The interesting part: during the hours I was getting soaked on the cables, the model shows almost zero rain. A grid several kilometers wide can't see the kind of small thunderstorm that pops up out of nothing over a single valley. But the storm energy stored in the atmosphere doesn't lie: 14:00–15:00 was the peak of the whole day, so the time I was being drenched on the cables was also the day's highest lightning risk; after 23:00 that energy dissipated completely, and the night I slept on the summit carried almost none. In the July 1985 accident on Half Dome, two hikers were killed while sheltering from the rain in a rock hollow on this same summit, by lightning current carried through the soaked rock. Wet granite conducts. A crevice keeps out wind and rain, not lightning.

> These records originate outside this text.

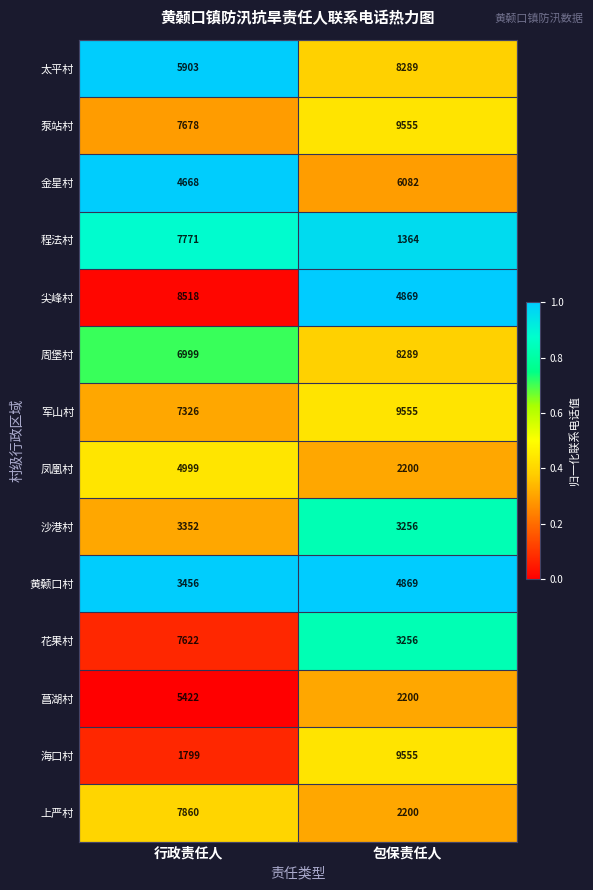

What is the difference between the 海口村 values at 包保责任人 and 行政责任人?

7756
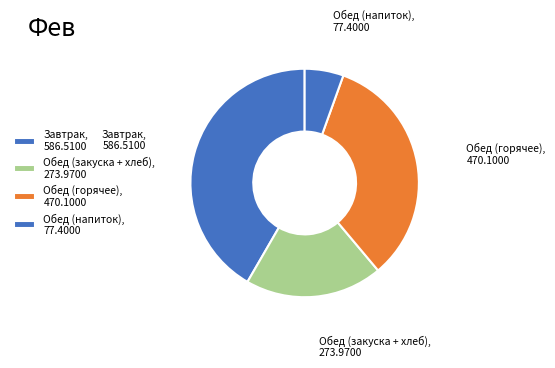

Is the sum of Обед (закуска + хлеб), 273.9700 and Завтрак, 586.5100 greater than half?

Yes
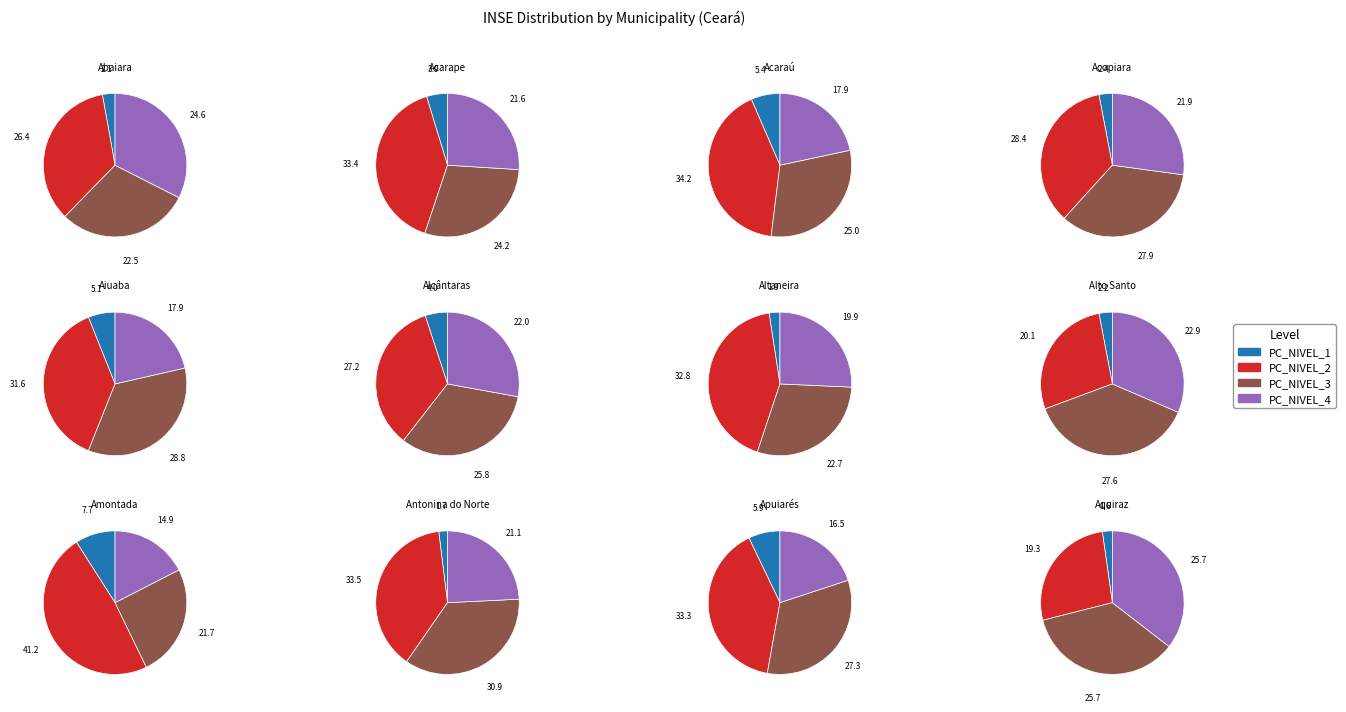

Is there a majority slice in this chart?

No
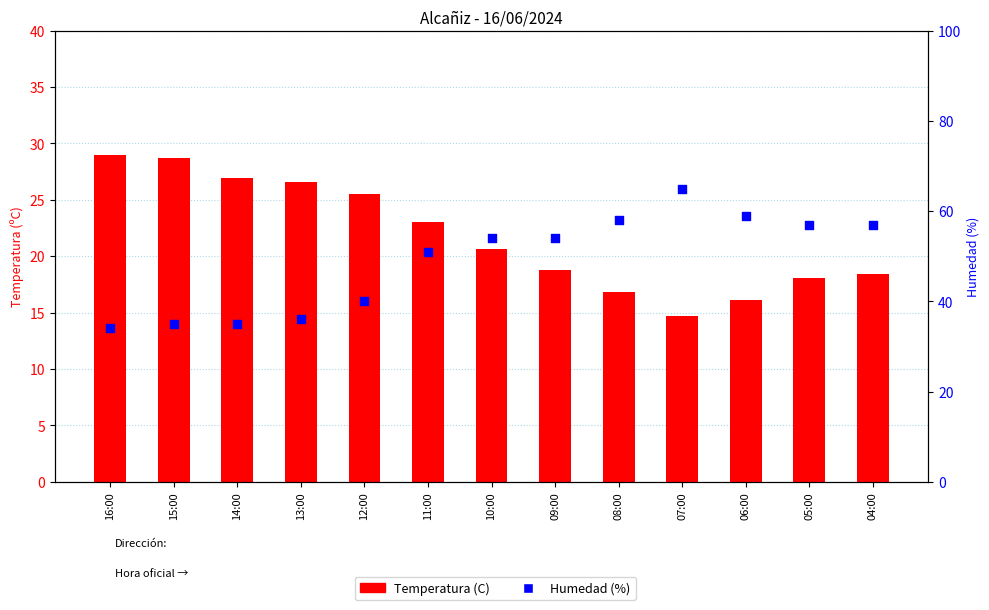

Which series has the widest spread of Y values?

Humedad (%)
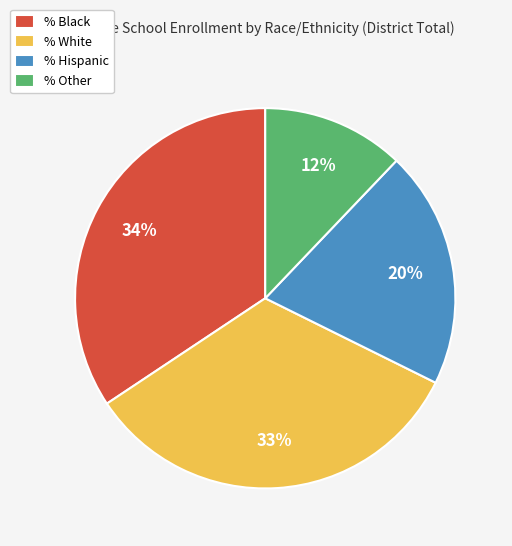

Does % Other represent more than half of the total?

No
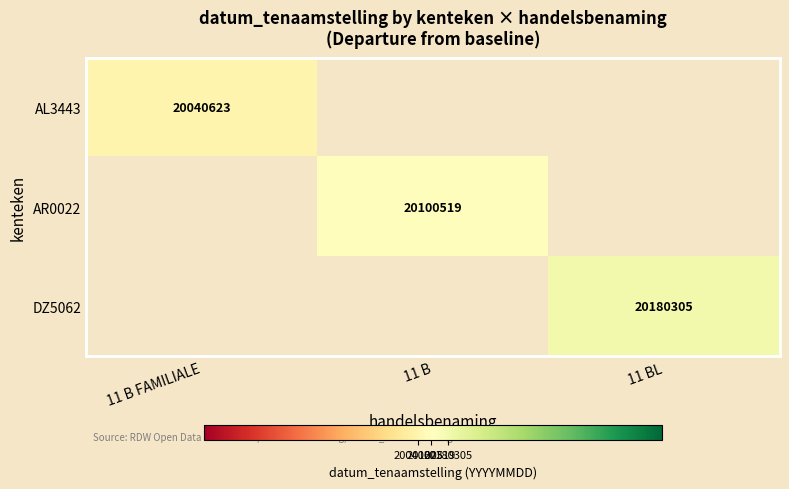

Count the number of data series in this chart.

3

Rock dryness can be estimated roughly too: steep granite holds very little water — once the rain stops most of it runs off, and how fast the remaining film and surface moisture dry depends on the air, the wind, and the sun. The two afternoon breaks were both too short: the 15:45 pause lasted only a quarter of an hour; after 16:30 there was a full hour with a little sun, and the free water was mostly gone by a bit past 17:00 — the drying patches I walked on barefoot were this stage — but the surface was still dark with soaked-in water, and at 17:30 the rain came back. So even leaving at 17:00, I would have hit the steepest section on damp rock. When I tested the cables at 7:23 p.m. the free water was still there; the call was right. After the 1 a.m. clearing the film was gone by about 2, and the surface moisture by 6. When I went down at 7 the rock was basically dry, with a few streaks where water was still running. It matches the estimate.
So where was the best window to get down? From 13:00 the storm energy shot up fast, and the last clean window had closed by around 13:30. From the moment that first rain cloud appeared, there was no truly safe way down for the rest of the day. The "window at a little past five" I regretted missing was marginal too: the rain returned at 17:30, and the storm energy surged again around 18:00. The real window was the next morning. I went down at 7. That was just about right.
Data: Open-Meteo's hourly model reconstruction for the summit coordinates (adjusted to 2,694 m elevation), not measurements taken on the summit. Rock dryness is a rough estimate from the humidity, wind, and sunlight in that data.